» Data for analysis

>>>

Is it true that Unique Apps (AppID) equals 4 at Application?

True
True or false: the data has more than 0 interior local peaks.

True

<<<
>>>

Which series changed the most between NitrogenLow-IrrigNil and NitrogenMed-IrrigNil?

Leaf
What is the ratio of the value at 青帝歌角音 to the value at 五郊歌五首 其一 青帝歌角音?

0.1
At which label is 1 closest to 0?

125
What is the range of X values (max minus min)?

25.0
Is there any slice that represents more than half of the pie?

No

<<<
>>>

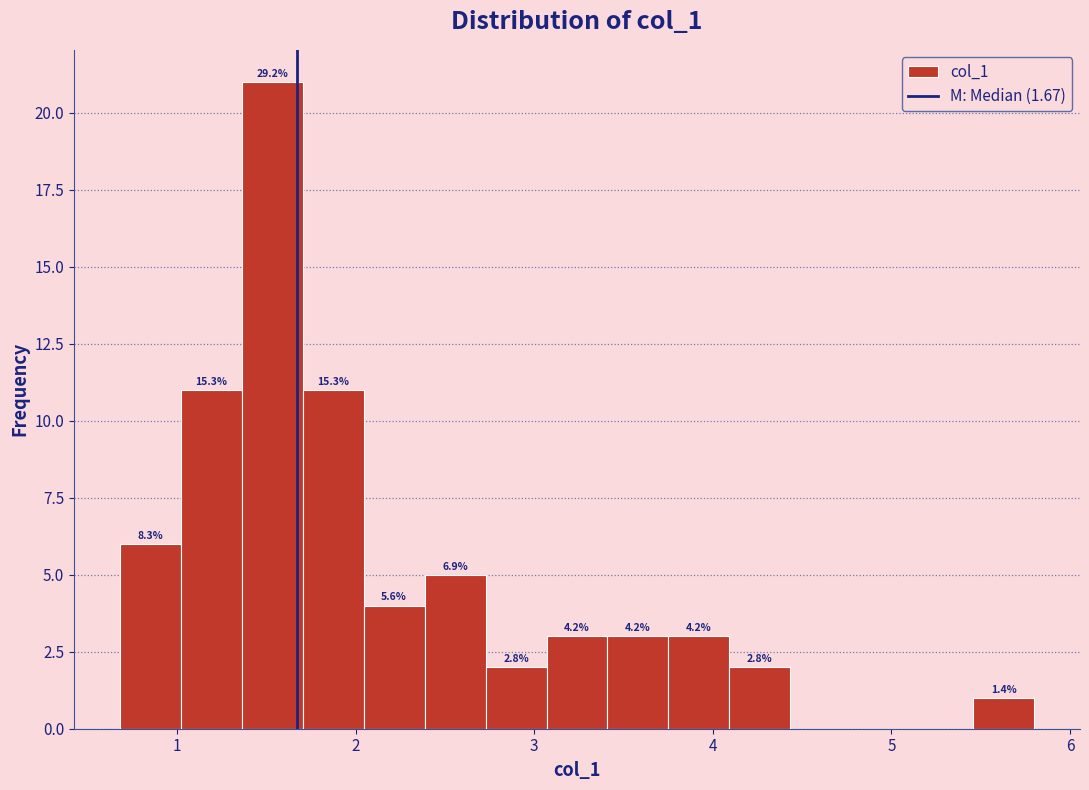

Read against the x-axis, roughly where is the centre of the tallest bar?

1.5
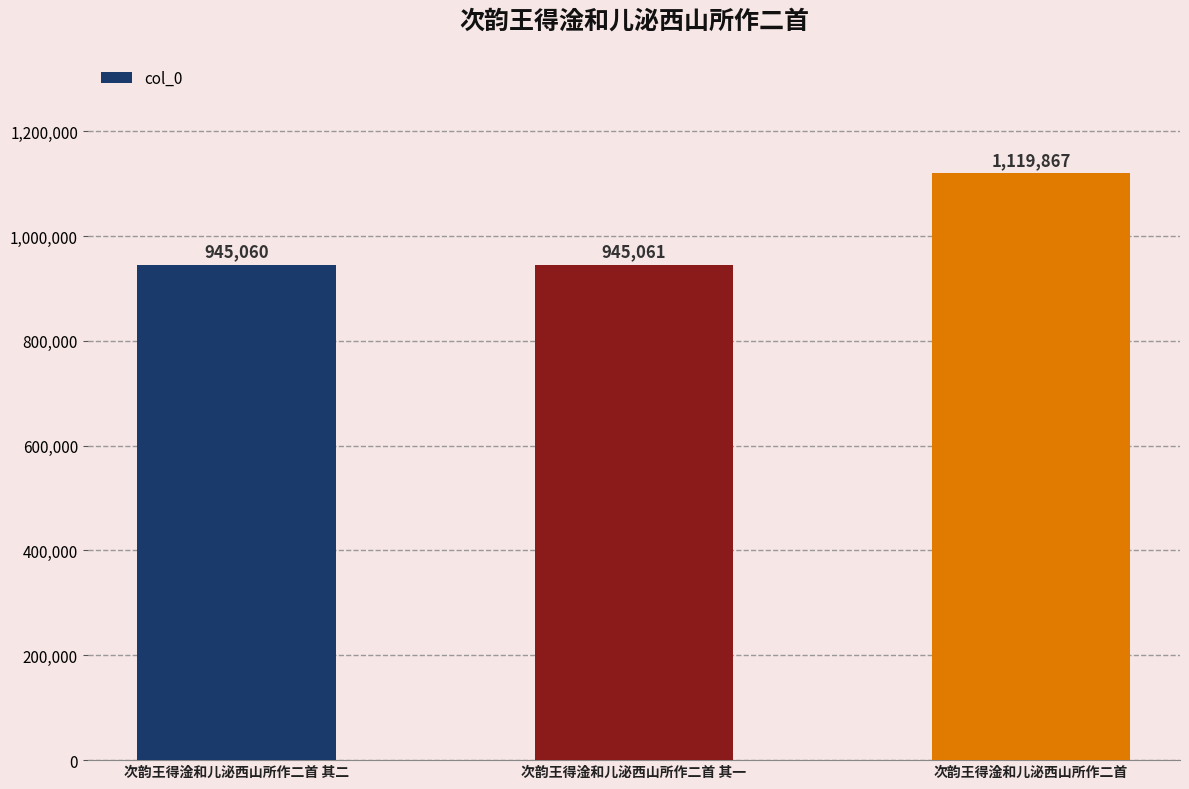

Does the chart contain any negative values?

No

<<<

» Exercise requirements
Lay out the rows above, from the line with "Which series changed" to the line with "What is the range", as a JSON list of strings with one string per line. Leave out blank lines.

» Result for this task
[
  "Which series changed the most between NitrogenLow-IrrigNil and NitrogenMed-IrrigNil?",
  "Leaf",
  "What is the ratio of the value at 青帝歌角音 to the value at 五郊歌五首 其一 青帝歌角音?",
  "0.1",
  "At which label is 1 closest to 0?",
  "125",
  "What is the range of X values (max minus min)?"
]